→ Atividade A:
Traduza para o inglês a seguinte frase do texto sobre os estudos de IP de PEM: "Para tanto, analisamos e problematizamos investigações sobre o PEM presentes em dois corpora."
→ Atividade B:
Transcreva, sem alterações, o trecho do texto sobre os estudos de IP de PEM que vai de "b) Corpus 2: 23" até "profissionais em azul.", inclusive.
→ Atividade C:
Dê prosseguimento ao texto sobre os estudos de IP de PEM a partir do ponto em que ele termina.

→ Texto do exercício:
+ + + +

Sendo assim, no presente artigo discutimos aspectos a serem levados em conta em investigações a respeito do movimento de constituição da IP de PEM. Para tanto, analisamos e problematizamos investigações sobre o PEM presentes em dois corpora. Na sequência, apresentamos como eles foram constituídos e os aspectos associados aos processos de constituição da IP de PEM, aos contextos investigativos e às perspectivas epistemológicas de IP de PEM problematizados a partir desses estudos. Prosseguimos com o entrelaçar desses elementos e, por fim, nas considerações finais, sinalizamos questionamentos para futuras investigações nesse campo.
Os corpora
O No Quadro 1, apresentamos os estudos a respeito da IP de PEM, publicados entre 2006 - 2016, que compõem os corpora, quais sejam:
a) Corpus 1: 24 dissertações e teses brasileiras oriundas de Programas de Pós-graduação stricto sensu das áreas de Educação e Ensino.
b) Corpus 2: 23 artigos publicados em periódicos4 representativos do campo investigativo da Educação Matemática.
Fonte: Elaborado pelos autores. Legenda das cores dos estudos: teses em vermelho, mestrados acadêmicos em verde e mestrados profissionais em azul.
Iniciamos com os estudos do Corpus 1, que fazem parte da chamada literatura cinzenta5, por entendermos que esse era um exercício necessário para pensar o campo investigativo da IP de PEM no cenário brasileiro. Em De Paula e Cyrino (2018a) discutimos os pontos de enfoque6 desses estudos, quais sejam: condições de trabalho de PEM; políticas públicas, programas ou projetos de fomento; contextos diferenciados de formação docente; comunidade de prática ou grupos de estudo; formação inicial de PEM e práticas pedagógicas; formação de PEM na modalidade a distância; e PEM como abordagem secundária. Ainda a respeito desse corpus, em De Paula e Cyrino (2018c) averiguamos os elementos dos polos epistemológico e teórico (LESSARD-HEBERT; GOYETTE; BOUTIN, 1994), relativos às escolhas teóricas dos autores e suas perspectivas epistemológicas - sociológica, cultural, psicológica/psicanalítica e generalista.

+ + + +

→ Material fornecido:
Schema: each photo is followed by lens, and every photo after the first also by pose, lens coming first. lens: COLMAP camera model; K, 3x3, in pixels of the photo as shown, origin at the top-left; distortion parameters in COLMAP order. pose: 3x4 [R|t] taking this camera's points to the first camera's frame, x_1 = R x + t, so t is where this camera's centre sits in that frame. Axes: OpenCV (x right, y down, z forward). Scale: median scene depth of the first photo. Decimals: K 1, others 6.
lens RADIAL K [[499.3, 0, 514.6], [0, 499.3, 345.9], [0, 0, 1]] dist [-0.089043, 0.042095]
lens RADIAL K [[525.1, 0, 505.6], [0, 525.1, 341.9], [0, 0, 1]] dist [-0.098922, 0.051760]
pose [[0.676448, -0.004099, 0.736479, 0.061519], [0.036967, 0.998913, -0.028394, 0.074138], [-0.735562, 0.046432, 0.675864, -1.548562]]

+ + + +

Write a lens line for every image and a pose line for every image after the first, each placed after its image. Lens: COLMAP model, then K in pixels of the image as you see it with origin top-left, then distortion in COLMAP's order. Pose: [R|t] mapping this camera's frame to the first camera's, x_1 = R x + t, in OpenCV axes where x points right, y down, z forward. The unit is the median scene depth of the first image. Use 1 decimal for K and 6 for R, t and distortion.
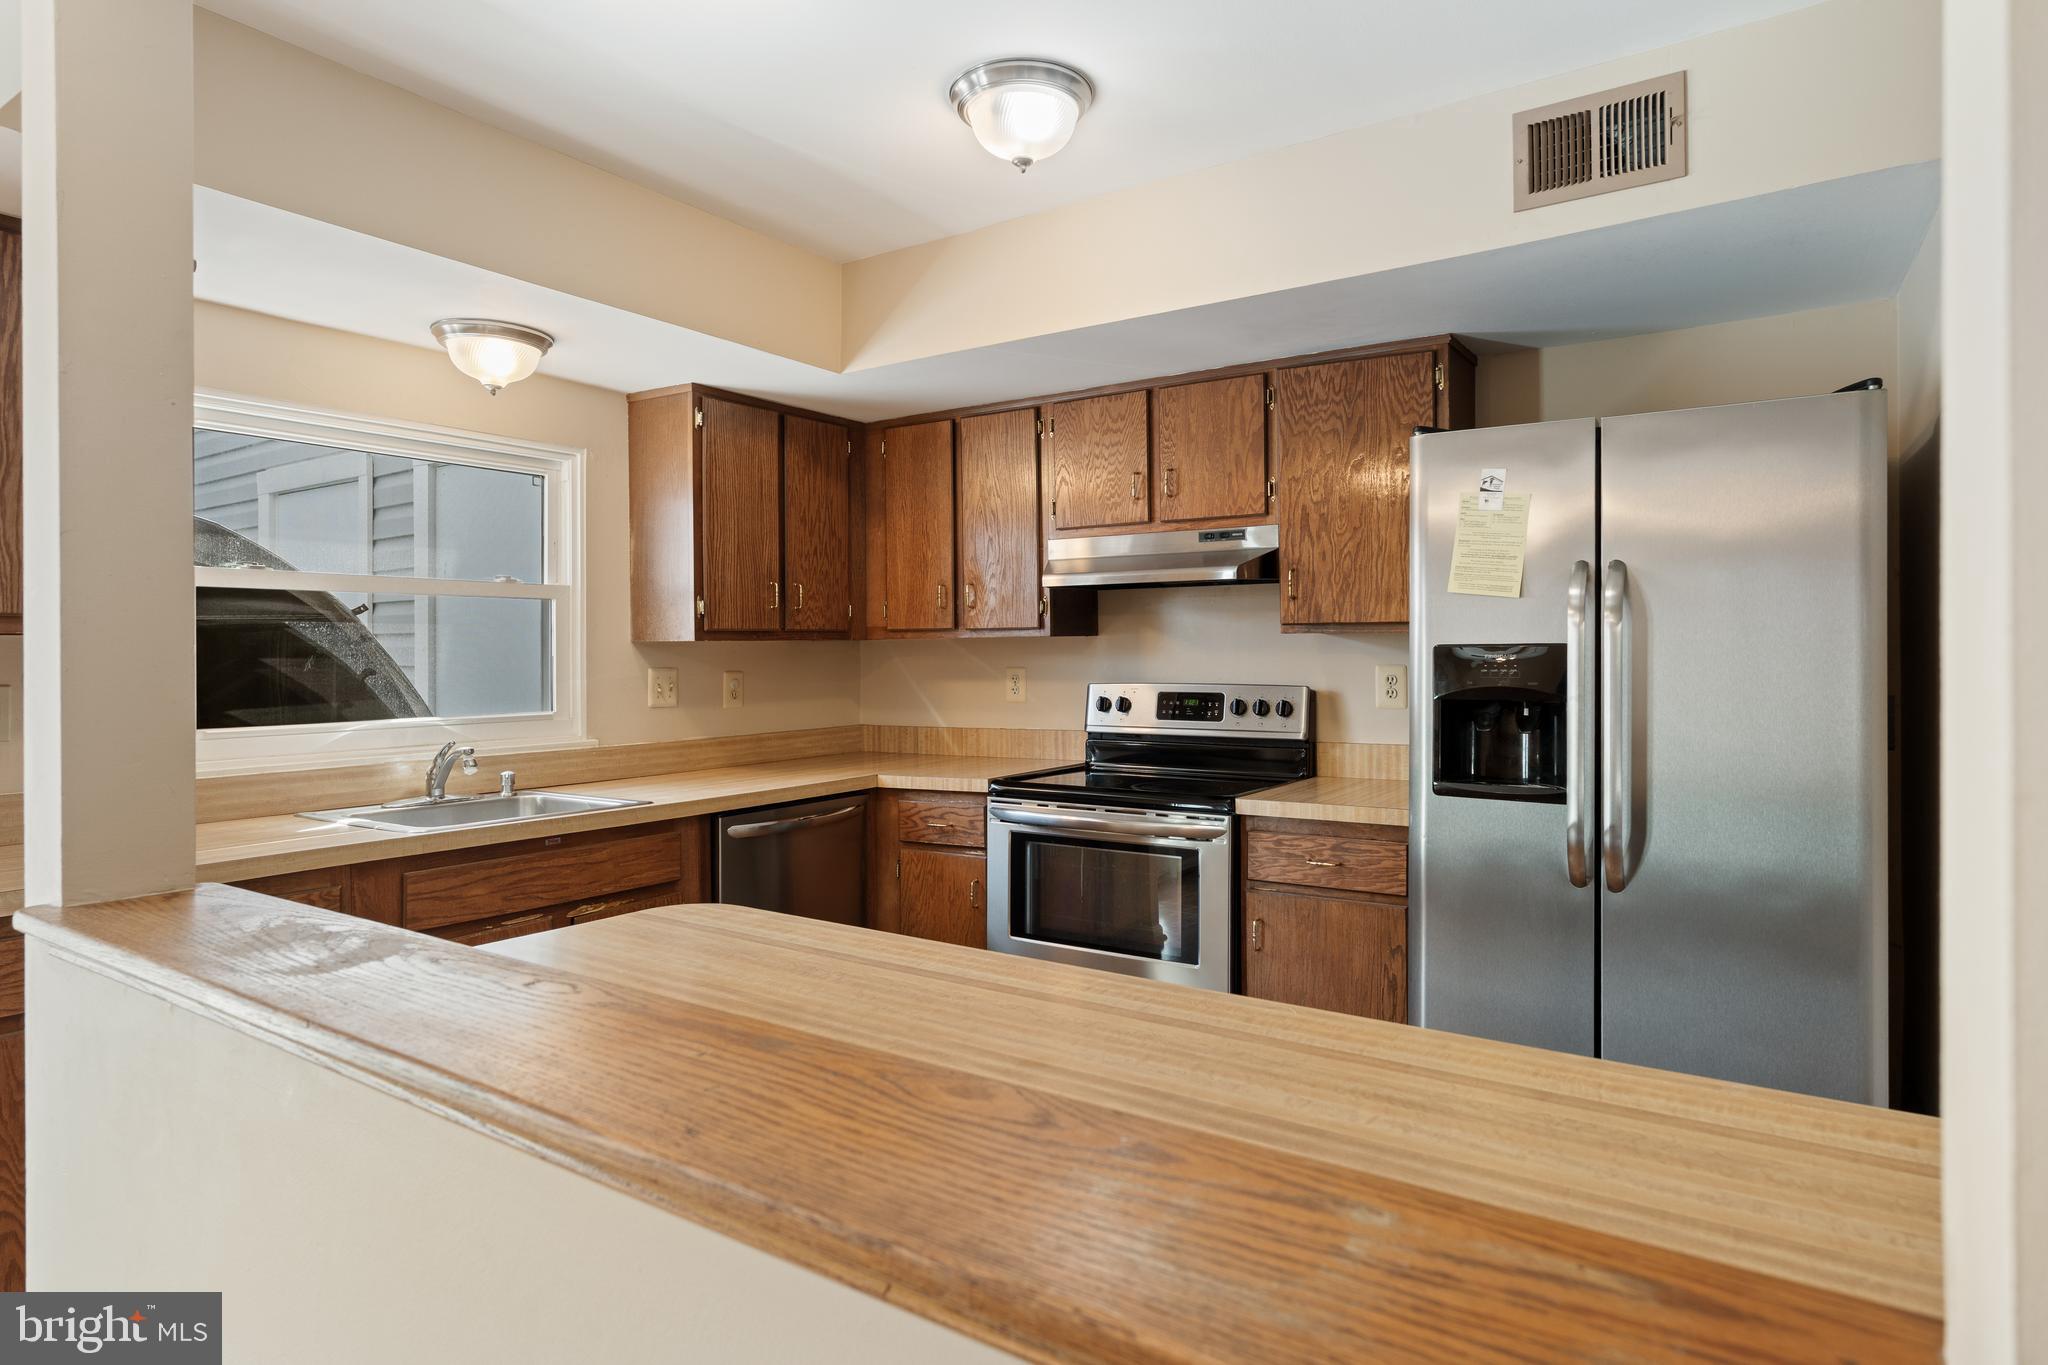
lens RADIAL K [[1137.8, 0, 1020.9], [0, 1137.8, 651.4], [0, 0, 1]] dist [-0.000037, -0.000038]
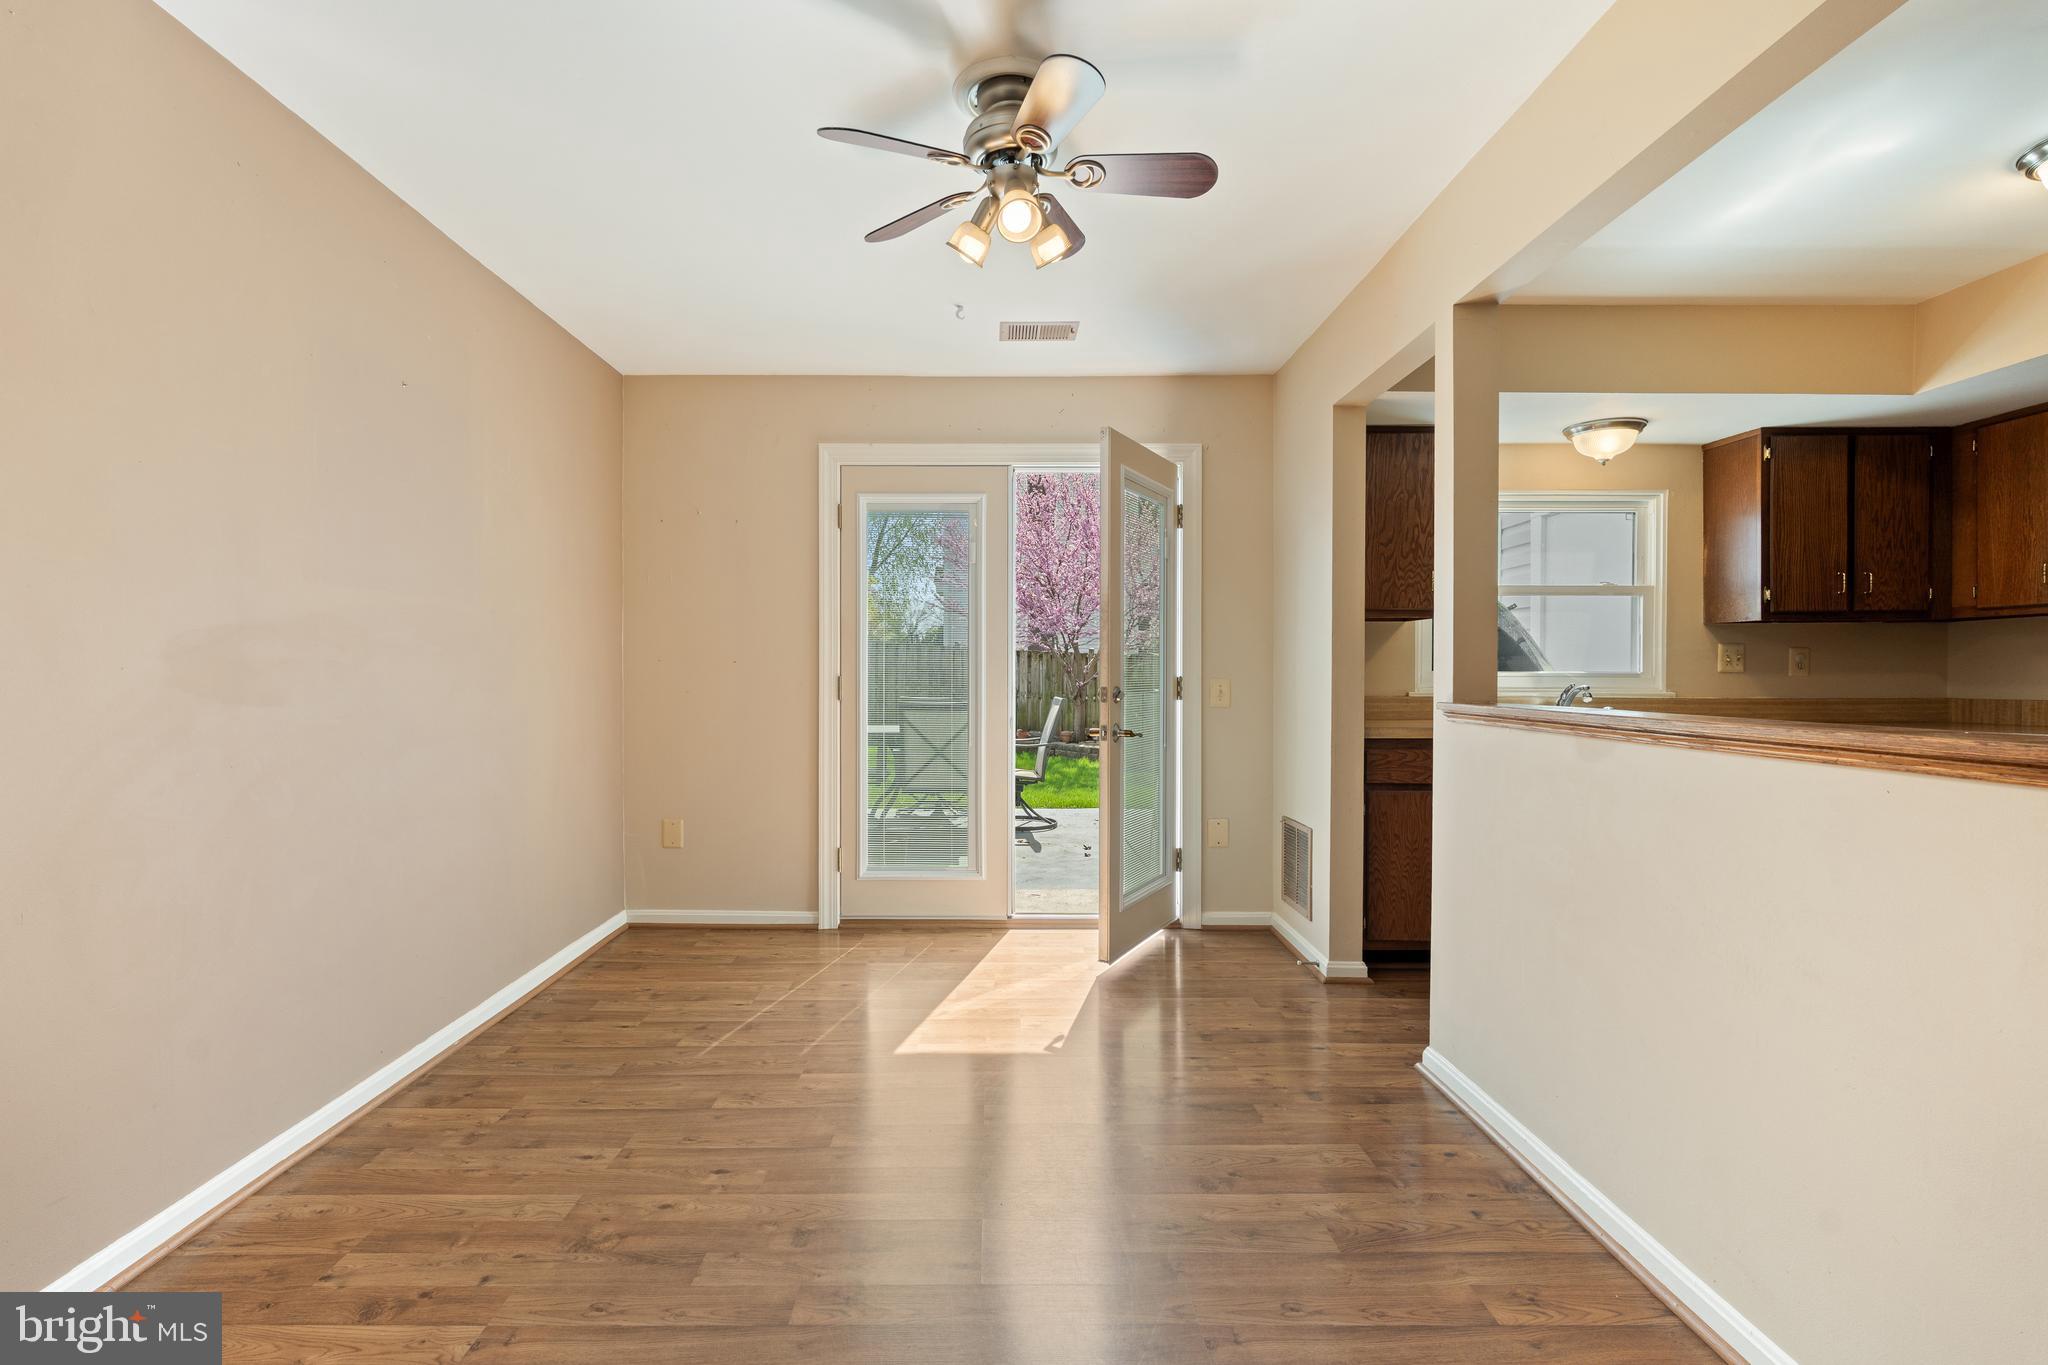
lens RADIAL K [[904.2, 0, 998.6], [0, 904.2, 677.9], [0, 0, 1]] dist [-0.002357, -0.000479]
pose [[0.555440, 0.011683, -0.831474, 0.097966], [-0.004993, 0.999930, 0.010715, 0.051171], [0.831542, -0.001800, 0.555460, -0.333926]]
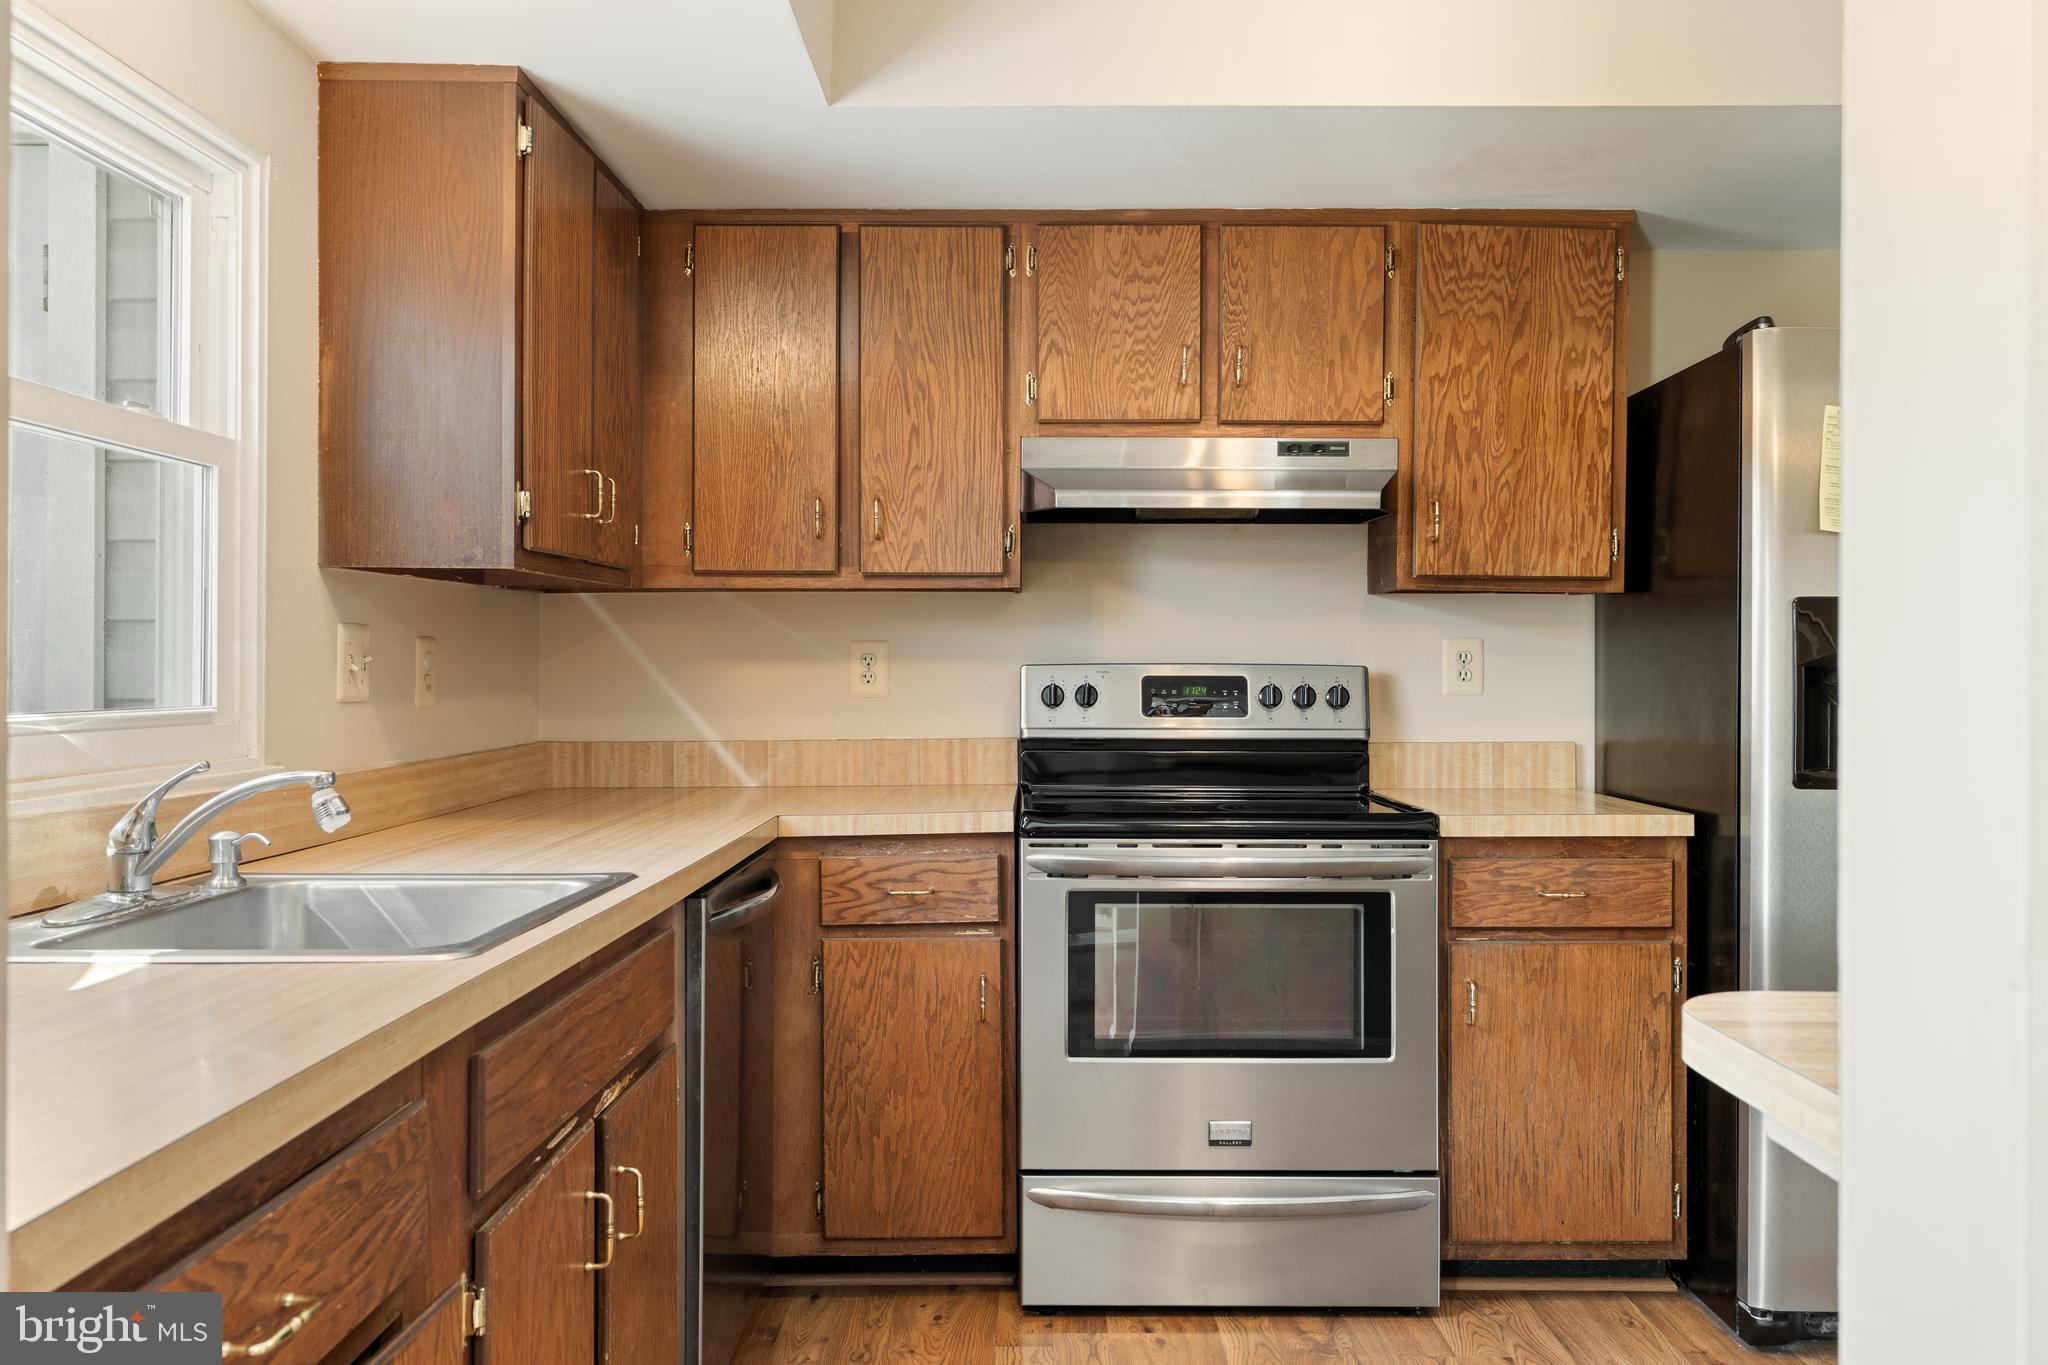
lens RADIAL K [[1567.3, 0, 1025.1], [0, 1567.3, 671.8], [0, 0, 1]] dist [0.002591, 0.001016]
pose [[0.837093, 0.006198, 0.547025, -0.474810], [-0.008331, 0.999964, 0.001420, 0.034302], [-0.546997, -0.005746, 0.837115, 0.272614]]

+ + + +

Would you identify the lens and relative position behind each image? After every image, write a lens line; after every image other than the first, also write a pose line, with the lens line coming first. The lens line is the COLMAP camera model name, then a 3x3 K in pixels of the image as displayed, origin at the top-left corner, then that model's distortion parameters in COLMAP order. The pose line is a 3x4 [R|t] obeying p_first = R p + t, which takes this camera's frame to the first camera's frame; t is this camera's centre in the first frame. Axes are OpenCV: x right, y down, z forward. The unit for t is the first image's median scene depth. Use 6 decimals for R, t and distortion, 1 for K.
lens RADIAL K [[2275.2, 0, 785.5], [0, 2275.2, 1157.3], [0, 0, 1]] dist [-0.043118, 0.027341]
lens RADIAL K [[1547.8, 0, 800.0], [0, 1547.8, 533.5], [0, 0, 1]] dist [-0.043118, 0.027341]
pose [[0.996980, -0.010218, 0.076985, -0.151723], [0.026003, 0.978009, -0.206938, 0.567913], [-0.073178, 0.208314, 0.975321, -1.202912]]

+ + + +

→ Resultado da tarefa A:
To that end, we analyzed and problematized studies on PEM found in two corpora.

→ Resultado da tarefa B:
b) Corpus 2: 23 artigos publicados em periódicos4 representativos do campo investigativo da Educação Matemática.
Fonte: Elaborado pelos autores. Legenda das cores dos estudos: teses em vermelho, mestrados acadêmicos em verde e mestrados profissionais em azul.

→ Resultado da tarefa C:
Quanto ao Corpus 2, em De Paula e Cyrino (2018b) discutimos as ações de mapear, descrever e analisar as perspectivas epistemológicas do conceito de IP de PEM, nomeadamente as perspectivas holísticas, wengeriana, político-reformista e pedagógica dos estágios.
Essas ações analítico-investigativas nos possibilitaram identificar elementos concernentes aos processos de constituição da IP de PEM, aos contextos investigativos, e às perspectivas epistemológicas de IP de PEM, no decorrer da construção-análise dos dois corpora. Nas próximas seções, discutimos esses elementos associados a aspectos que se mostraram importantes no movimento de constituição IP de PEM.
Aspectos dos processos de constituição da IP de PEM
No decorrer da constituição do Corpus 1 sobre a IP de PEM, deparamo-nos com diversas tentativas de pesquisadores interessados em apresentar/construir representações gráficas, ilustrando os processos de constituição da IP. Nessas representações, havia indícios (GINZBURG, 1989)7 que poderiam conduzir a interpretação da IP como resultante de um cumulativo de itens/elementos, como se a IP fosse “algo a ser atingido”. Encontramos também estudos que compreendem a IP como resultado do trilhar de um caminho sequencial, praticamente linear, contemplando diversas fases, as quais seriam percorridas pelos docentes ao longo de suas carreiras. Nessas duas situações, a IP poderia ser interpretada como resultante de processos finitos (recluso no tempo), limitada a um número restrito de aspectos considerados influenciadores (por isso limitado/estático) e igualmente combinada a ocorrer em ambientes predeterminados (cerceada no espaço).
Não partilhamos dessas ideias. Ao assumirmos a caracterização de IP de PEM proposta por Cyrino (2016a, 2017), na qual a IP de PEM é compreendida como um movimento, a complexidade e a dinamicidade são evidentes, e também perceptíveis em vários estudos dos corpora inventariados: eles corroboram a complexidade e a dinamicidade como características processuais do movimento de constituição da IP de PEM (DE PAULA; CYRINO, 2018a). Partindo da caracterização de Cyrino (2016a, 2017), compreendemos que, além da complexidade e da dinamicidade, a temporalidade e a experiencialidade - CDTE8 - são aspectos relevantes nesses processos.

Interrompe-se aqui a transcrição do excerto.